Jan Willem Gunning of the University of Oxford, in response to Hirohisa Kohama’s question on what form of aid would help promote ownership—a key goal of Japan’s overseas development assistance—expressed skepticism that aid could be used as a carrot to alter policies. But that did not mean that donors should just sit back. The answer was to be selective. If a particular African government satisfied the criteria that Japan thought were important, then it should finance those governments. But it should do so on the basis of a broad assessment, not detailed micromanagement, and do it over the long term, not three-month monitoring. Did that mean donors should just ignore the plight of the poor living in a country that happened to be ruled by a bad government? No, there was still a case for aid, but not government-to-government aid.

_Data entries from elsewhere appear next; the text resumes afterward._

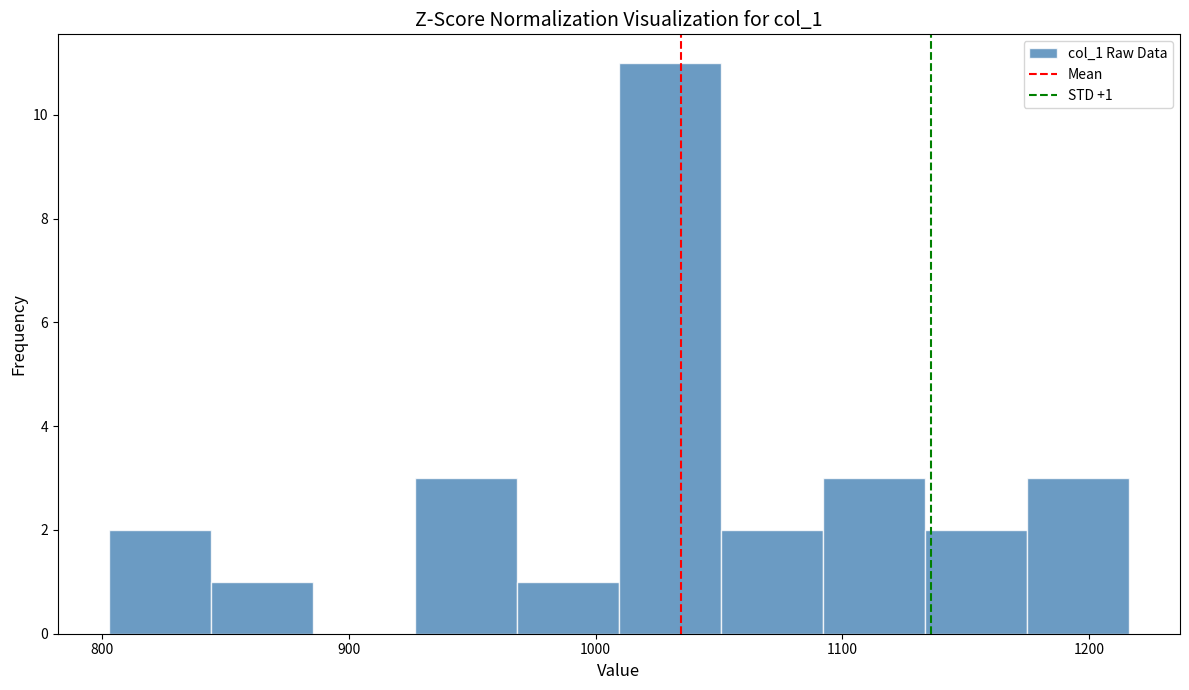

Which range on the x-axis has the tallest bar?

1010 to 1050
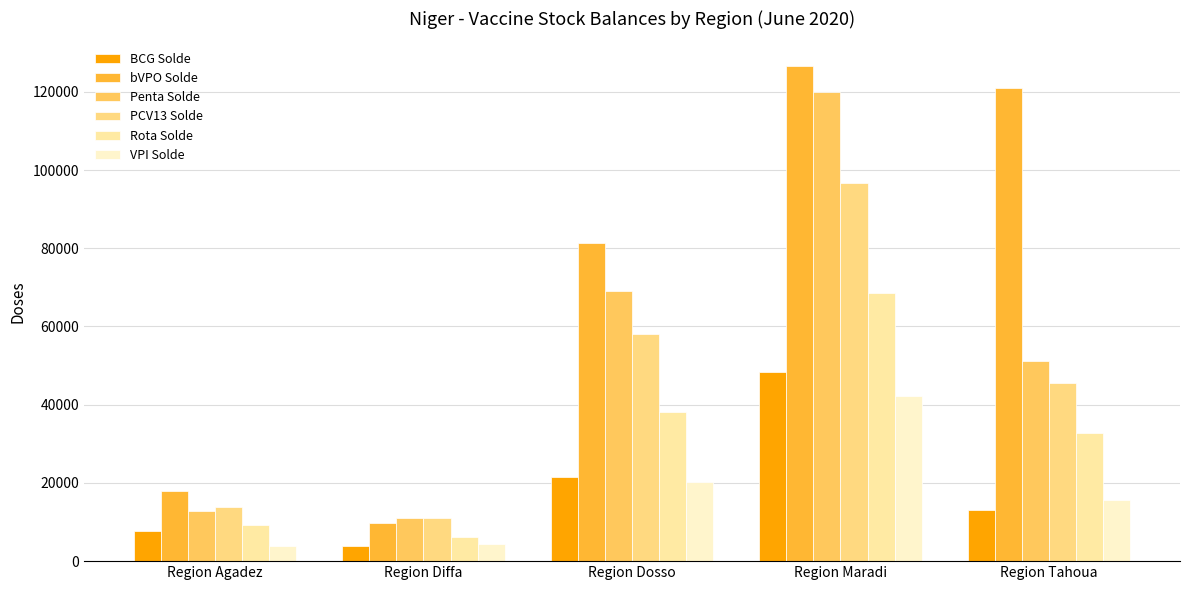

How many bars are there in each group?

6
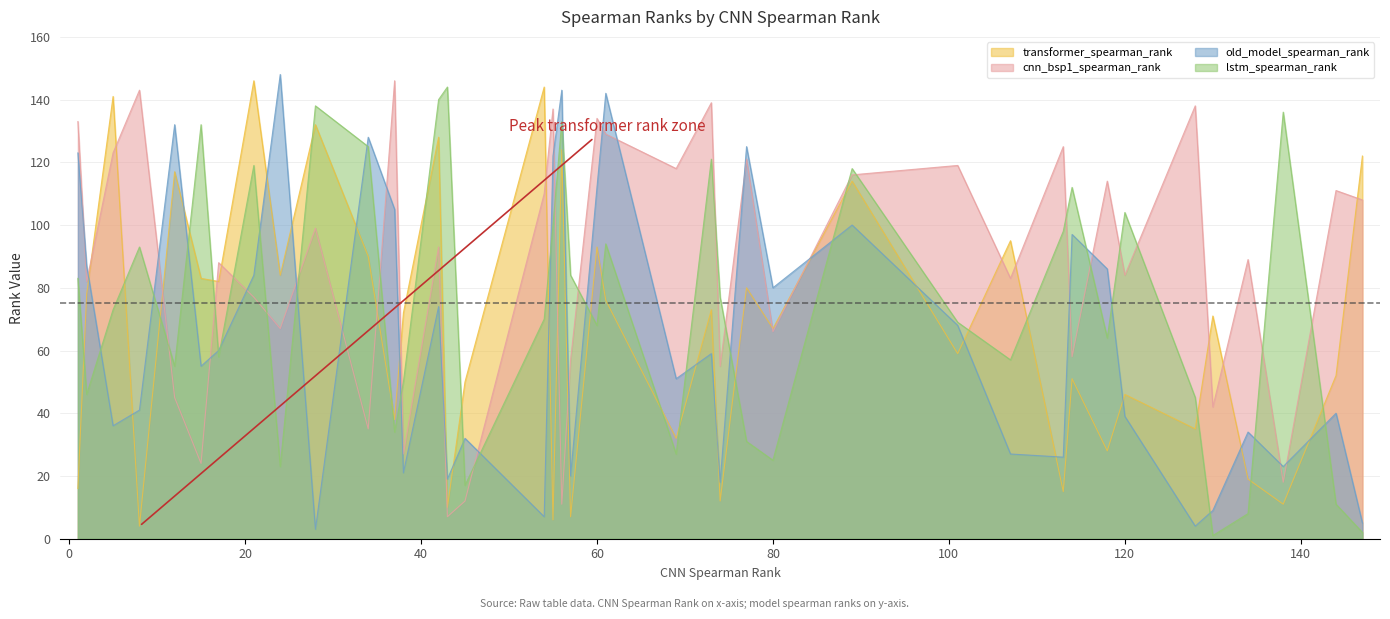

True or false: transformer_spearman_rank and old_model_spearman_rank cross at least once.

True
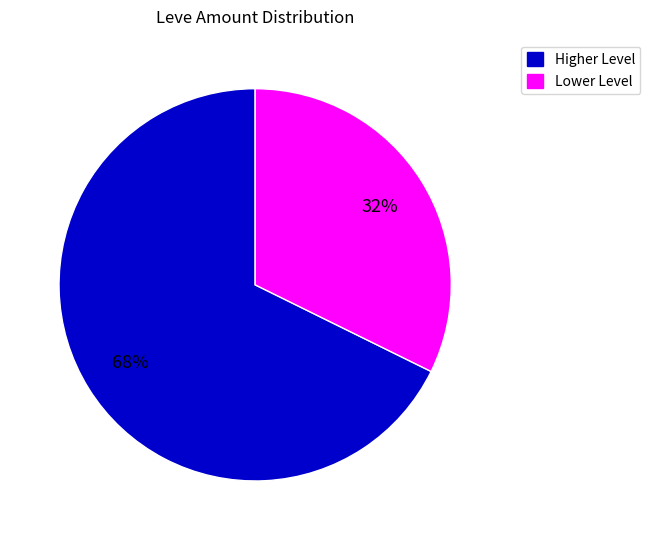

Rank the categories by value from lowest to highest.

Lower Level, Higher Level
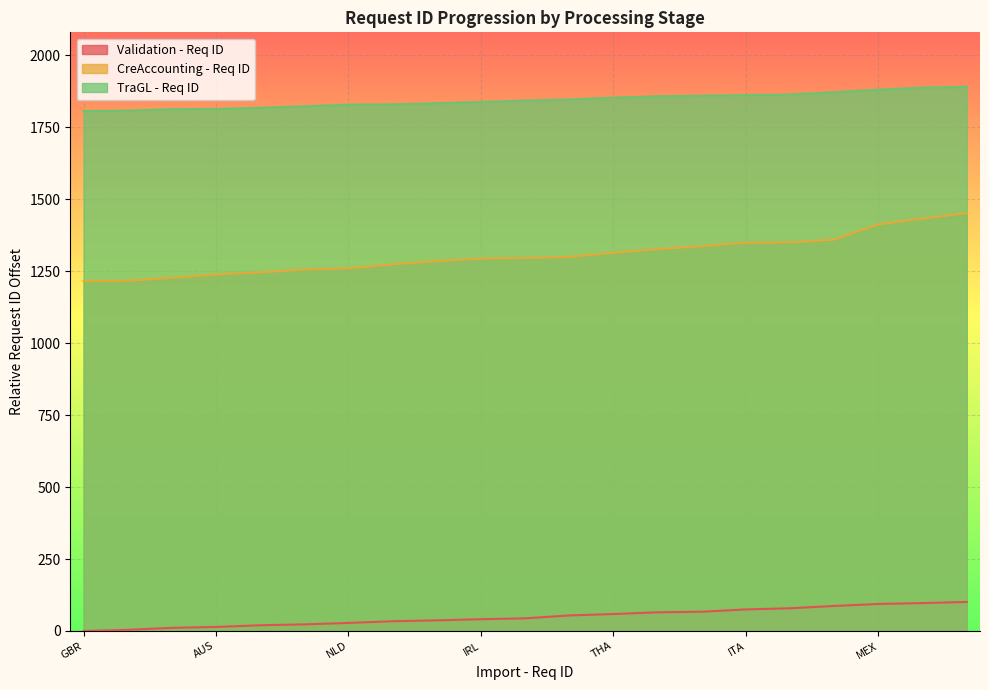

Reading left to right, transcribe all the data shown in this chart.

Validation - Req ID: GBR=0	USA=4	FRA=11	AUS=14	POL=20	CAN=23	NLD=28	DNK=34	EGY=37	IRL=41	IRLU=44	IDN=54	THA=59	ROBV=65	ESP=67	ITA=75	SGP=79	TUR=87	MEX=94	FRK=97	MUN=101
CreAccounting - Req ID: GBR=1216	USA=1217	FRA=1227	AUS=1239	POL=1246	CAN=1256	NLD=1260	DNK=1274	EGY=1285	IRL=1294	IRLU=1296	IDN=1300	THA=1314	ROBV=1327	ESP=1337	ITA=1349	SGP=1350	TUR=1360	MEX=1413	FRK=1433	MUN=1452
TraGL - Req ID: GBR=1807	USA=1808	FRA=1813	AUS=1814	POL=1818	CAN=1823	NLD=1829	DNK=1830	EGY=1834	IRL=1838	IRLU=1843	IDN=1847	THA=1853	ROBV=1858	ESP=1860	ITA=1862	SGP=1864	TUR=1872	MEX=1881	FRK=1888	MUN=1891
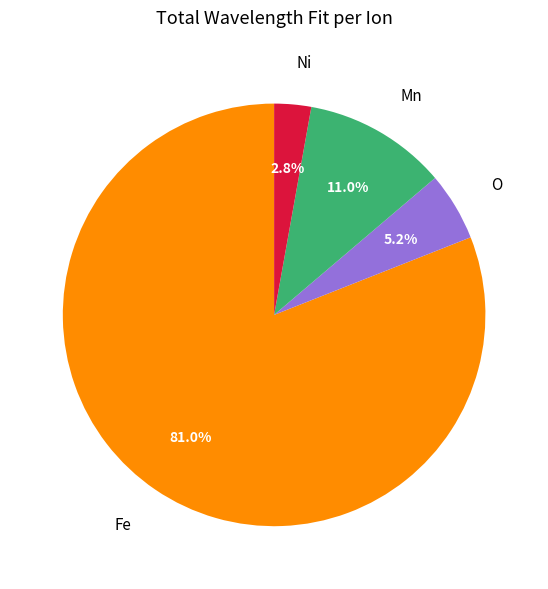

Which slice is the largest?

Fe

Turning to Yukio Yoshimura’s question as to what donors could do to improve political processes in Africa, Gunning said he was afraid that very little could be done. Yes, there were some counterexamples where donors had become angry enough to effect change. It was only temporary, however, and could not be sustained. In the end, it was not the donors’ role. Perhaps an unhelpful message, he said, but an implication of ownership, nonetheless. “You cannot change political processes in sovereign countries, and trying to do so creates a mess.”

In response to another question by Kohama on what was the optimal mix of private and public sources for infrastructure investment, Takuma Hatano of the Export-Import Bank of Japan drew on his experience in Asia. In the case of the power sector, typically transmission lines were financed by official overseas development assistance, and the power generation projects by the private sector. This made sense because the Asian private infrastructure projects tended to be part of an effort to privatize the sector as a whole. In the end, the national grid would be owned by the public sector (or managed by a public institution) and power generation and distribution would be in the hands of private investors.

Luca Barbone of the World Bank ended the discussion by noting that the movement away from project finance toward budgetary finance was promising, but it would necessitate a change in the culture of donors, as well as the World Bank.